What is a “graphic novel”? Fair enough. I’ve had people ask me this and say they’d like to understand what I’ve been blogging about, but don’t know what it is. Honestly, I had no idea what it was until I accidentally enrolled in the course last spring. The course fit my time slot and I thought, “Hmm… graphic, I like dark and disturbing.” Then, after I enrolled, I read the syllabus and was like, “Crap!!! Comic books???!!” Lame. Comic books are for society’s rejects who never grew up and still live with their parents and are 45 year old pizza delivery boys!

Well, I was pleasantly surprised (at least after we finished Watchmen – ugh!) Not all graphic novels/comic books are filled with the “BAM!” POW!” “ARRRHH!” of Superhero angst. Many are simply illustrated novels. Story? Yes. Speech bubbles? Yes. Drawings? Yes. The non-superhero novels are those that I prefer (except I love V for Vendetta – way better than the movie which was nothing like it).

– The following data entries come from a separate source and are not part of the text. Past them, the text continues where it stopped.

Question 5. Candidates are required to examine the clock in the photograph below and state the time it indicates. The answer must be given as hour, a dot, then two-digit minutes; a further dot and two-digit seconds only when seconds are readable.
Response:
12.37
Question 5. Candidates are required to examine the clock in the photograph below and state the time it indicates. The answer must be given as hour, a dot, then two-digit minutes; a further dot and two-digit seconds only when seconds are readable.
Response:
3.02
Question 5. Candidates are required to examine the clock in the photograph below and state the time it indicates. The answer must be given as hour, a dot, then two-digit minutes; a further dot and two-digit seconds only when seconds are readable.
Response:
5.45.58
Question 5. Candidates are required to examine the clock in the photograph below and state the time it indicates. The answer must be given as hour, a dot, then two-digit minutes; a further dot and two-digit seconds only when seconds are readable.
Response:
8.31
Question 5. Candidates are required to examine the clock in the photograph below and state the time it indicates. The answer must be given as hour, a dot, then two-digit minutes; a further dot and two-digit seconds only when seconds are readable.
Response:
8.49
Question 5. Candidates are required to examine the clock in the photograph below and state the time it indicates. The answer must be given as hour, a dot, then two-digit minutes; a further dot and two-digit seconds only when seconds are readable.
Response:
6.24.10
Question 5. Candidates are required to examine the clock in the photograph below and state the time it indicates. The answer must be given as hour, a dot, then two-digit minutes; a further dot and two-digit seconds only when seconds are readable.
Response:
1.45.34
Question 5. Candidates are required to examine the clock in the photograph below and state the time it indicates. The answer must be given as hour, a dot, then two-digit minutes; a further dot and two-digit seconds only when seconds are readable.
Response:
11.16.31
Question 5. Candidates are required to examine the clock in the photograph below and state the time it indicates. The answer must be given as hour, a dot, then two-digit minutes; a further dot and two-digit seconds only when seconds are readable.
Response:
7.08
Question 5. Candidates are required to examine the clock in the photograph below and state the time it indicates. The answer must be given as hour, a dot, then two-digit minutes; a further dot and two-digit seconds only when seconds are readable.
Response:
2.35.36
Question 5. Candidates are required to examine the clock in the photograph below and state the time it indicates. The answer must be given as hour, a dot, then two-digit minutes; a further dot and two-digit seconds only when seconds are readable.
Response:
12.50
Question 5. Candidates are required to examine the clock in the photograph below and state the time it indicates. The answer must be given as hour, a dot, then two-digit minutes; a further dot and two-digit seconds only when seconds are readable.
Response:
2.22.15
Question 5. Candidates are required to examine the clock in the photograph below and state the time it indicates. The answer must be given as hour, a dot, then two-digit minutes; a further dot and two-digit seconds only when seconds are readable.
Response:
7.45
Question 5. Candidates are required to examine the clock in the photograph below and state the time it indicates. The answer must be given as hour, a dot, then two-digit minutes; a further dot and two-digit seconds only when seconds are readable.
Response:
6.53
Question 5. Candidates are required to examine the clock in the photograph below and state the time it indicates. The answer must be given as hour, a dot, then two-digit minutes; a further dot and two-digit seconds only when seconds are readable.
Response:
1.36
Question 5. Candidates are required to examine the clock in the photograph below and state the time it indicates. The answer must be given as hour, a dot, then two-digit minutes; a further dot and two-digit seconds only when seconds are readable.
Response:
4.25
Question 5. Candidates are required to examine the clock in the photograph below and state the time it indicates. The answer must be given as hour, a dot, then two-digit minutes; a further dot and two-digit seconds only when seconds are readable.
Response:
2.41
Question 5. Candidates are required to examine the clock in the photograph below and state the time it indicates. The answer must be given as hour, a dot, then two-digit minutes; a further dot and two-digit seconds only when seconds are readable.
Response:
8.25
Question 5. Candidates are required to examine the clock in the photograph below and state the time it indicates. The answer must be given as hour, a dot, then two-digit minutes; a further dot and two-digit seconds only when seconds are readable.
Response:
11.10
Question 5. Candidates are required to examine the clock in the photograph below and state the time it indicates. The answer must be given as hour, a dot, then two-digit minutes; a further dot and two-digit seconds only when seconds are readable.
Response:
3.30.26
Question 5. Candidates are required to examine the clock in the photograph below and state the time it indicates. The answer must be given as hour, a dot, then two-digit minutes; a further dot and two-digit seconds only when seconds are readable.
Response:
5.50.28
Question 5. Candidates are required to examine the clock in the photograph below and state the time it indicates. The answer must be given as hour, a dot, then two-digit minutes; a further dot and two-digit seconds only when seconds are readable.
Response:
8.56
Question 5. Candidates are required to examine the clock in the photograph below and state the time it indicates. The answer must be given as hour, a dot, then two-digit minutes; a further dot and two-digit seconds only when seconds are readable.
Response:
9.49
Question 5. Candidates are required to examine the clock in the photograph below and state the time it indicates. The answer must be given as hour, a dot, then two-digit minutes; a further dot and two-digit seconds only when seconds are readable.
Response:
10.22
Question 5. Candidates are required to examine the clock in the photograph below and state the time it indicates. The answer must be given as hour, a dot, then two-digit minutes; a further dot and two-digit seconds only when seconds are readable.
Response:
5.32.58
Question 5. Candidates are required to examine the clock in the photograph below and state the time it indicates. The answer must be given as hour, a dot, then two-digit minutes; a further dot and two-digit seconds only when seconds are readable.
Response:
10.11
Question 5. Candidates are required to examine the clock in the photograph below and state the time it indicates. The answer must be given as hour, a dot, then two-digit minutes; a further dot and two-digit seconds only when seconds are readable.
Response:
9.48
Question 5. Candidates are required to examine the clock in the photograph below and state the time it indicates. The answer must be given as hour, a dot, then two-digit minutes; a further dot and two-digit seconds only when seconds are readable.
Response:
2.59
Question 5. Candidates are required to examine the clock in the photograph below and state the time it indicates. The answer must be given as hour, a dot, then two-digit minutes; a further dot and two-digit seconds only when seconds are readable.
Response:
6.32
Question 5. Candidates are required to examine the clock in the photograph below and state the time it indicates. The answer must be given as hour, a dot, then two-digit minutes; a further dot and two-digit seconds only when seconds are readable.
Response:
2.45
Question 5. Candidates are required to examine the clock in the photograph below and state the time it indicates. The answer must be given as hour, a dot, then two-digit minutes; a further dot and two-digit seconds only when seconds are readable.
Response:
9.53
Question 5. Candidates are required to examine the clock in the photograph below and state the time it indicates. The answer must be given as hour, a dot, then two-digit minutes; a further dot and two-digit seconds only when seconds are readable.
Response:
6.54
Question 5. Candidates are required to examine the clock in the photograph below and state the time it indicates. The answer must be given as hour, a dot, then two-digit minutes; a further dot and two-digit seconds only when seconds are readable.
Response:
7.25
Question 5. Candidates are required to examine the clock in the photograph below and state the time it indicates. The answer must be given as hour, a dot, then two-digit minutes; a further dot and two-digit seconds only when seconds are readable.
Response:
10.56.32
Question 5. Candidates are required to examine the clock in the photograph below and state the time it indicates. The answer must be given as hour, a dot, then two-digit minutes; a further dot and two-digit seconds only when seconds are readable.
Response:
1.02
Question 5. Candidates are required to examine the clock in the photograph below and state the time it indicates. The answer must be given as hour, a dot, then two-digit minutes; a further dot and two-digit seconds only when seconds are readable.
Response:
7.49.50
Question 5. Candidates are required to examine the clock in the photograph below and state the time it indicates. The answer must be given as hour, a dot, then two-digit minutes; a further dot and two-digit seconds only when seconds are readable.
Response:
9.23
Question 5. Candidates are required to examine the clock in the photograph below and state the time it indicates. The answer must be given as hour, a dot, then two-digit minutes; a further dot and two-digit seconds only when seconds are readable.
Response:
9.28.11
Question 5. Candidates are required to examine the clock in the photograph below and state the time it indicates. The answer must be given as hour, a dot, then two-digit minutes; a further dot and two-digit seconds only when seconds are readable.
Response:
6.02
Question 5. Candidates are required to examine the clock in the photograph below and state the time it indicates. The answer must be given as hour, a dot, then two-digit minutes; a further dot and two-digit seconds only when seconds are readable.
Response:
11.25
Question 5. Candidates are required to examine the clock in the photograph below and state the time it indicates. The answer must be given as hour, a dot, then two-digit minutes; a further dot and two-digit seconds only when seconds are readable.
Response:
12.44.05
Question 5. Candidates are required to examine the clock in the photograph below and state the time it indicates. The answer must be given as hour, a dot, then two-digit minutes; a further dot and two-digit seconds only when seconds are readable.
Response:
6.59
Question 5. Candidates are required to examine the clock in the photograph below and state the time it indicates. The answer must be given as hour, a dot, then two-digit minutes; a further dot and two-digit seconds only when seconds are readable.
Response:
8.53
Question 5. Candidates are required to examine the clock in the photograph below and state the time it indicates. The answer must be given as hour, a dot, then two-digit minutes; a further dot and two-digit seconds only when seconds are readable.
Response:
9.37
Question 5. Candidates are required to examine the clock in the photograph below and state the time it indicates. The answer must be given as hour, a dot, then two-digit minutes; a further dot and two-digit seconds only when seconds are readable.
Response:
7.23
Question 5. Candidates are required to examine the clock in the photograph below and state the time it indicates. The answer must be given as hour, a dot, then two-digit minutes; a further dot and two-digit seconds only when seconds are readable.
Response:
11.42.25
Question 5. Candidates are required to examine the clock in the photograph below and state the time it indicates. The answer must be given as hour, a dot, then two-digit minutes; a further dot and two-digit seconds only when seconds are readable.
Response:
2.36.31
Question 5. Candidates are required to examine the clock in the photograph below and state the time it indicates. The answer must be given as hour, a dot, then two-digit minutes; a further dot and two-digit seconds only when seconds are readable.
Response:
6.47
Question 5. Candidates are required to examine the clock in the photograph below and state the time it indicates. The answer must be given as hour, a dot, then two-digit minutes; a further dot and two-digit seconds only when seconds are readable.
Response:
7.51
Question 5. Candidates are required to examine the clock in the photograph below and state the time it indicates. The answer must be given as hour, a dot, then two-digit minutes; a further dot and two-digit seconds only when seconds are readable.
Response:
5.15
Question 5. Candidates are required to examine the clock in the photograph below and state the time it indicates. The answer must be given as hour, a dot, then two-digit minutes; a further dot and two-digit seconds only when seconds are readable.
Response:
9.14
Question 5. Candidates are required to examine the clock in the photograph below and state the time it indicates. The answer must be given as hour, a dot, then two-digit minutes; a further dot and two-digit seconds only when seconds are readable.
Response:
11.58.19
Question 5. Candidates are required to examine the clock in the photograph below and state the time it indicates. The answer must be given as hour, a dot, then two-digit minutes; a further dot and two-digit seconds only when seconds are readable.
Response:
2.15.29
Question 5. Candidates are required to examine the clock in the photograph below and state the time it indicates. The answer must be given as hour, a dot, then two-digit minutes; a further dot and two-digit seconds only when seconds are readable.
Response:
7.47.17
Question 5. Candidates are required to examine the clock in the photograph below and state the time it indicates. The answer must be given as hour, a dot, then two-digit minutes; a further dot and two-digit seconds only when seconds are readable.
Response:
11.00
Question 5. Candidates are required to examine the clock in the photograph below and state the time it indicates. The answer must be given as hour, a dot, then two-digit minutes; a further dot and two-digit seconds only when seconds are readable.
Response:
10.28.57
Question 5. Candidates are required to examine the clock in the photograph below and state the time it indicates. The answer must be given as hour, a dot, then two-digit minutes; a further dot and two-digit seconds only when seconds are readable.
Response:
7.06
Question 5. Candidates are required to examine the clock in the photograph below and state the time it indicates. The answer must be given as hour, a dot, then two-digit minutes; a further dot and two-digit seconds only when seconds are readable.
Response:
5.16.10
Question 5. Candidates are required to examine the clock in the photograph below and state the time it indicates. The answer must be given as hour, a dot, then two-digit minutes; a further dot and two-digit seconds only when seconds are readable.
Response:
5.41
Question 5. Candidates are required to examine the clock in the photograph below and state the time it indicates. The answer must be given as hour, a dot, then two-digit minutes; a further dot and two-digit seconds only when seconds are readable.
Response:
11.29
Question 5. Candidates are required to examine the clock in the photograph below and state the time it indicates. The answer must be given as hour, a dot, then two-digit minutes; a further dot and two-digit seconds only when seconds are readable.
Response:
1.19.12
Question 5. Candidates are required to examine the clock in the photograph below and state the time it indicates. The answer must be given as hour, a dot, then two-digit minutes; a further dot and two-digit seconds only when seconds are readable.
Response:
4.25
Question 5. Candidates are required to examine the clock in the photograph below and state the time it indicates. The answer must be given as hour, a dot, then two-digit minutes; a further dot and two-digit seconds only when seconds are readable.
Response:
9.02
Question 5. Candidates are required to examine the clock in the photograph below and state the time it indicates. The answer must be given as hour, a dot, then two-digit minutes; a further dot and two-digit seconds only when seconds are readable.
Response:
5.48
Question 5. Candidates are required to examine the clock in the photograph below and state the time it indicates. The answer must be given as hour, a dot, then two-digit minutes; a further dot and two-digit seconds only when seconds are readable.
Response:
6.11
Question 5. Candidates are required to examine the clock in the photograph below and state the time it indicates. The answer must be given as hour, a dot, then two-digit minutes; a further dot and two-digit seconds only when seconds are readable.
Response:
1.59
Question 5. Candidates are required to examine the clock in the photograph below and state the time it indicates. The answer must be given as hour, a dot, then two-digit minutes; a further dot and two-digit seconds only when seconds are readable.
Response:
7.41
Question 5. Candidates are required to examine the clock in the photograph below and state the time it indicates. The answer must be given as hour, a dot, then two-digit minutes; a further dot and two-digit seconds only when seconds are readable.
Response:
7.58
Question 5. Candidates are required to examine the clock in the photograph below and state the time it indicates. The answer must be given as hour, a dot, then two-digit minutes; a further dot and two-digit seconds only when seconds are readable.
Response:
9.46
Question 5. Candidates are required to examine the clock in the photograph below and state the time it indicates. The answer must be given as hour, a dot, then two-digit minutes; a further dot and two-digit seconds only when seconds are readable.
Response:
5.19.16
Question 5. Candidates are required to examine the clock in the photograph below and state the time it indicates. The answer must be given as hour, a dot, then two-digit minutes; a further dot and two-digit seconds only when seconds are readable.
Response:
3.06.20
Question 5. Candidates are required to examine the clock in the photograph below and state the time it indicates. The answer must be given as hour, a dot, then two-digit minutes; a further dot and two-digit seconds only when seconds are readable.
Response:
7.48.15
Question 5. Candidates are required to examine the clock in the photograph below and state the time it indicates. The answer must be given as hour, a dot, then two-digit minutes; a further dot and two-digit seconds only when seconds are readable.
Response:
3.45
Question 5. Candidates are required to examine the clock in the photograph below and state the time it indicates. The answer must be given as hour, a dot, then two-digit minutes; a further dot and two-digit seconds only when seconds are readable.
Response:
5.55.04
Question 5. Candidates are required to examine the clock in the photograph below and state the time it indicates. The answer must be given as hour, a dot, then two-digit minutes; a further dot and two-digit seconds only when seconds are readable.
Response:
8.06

I was floored when I began reading them and totally sucked into the depth of subject matter and the complexities of story line. There are books about everything from religion, growing up, war, sexual identity and magical/fantasy to superheros and Japanese transgender fairy tales. In fact, half the movies out these days are based on graphic novels (V for Vendetta, Watchmen, Sin City, Prince of Persia, X-Men, Coraline).

The melange of sight and reading is for me, all-encompassing.  I was hooked.

If you’re interested in knowing more about the subject, check out the book Understanding Comics by Scott McCloud. Or if you don’t care THAT much, check out McCloud talking about the concept on  The video will only take 17 minutes of your life and it’s very entertaining.

Many of my readers know that after taking the course this spring, I took it again over the summer and fell deeper into the genre, so much so, that I’m writing one of my own. I’m hoping to submit is as my senior thesis/project.  If you are interested in reading graphic novels, I’ll add a page with a number of titles. PLEASE read the descriptions before you read one – they can be graphic in the violent and/sexual meaning of the word and I don’t want you to go in blind. Also, if you check your library’s online catalog, you will find that many classics have been rewritten in graphic form and also kids’ history books which my daughter enjoys. I’ll only recommend books/authors I have read, so if you want to run a title by me, just ask and I’ll give you the low down. Happy reading.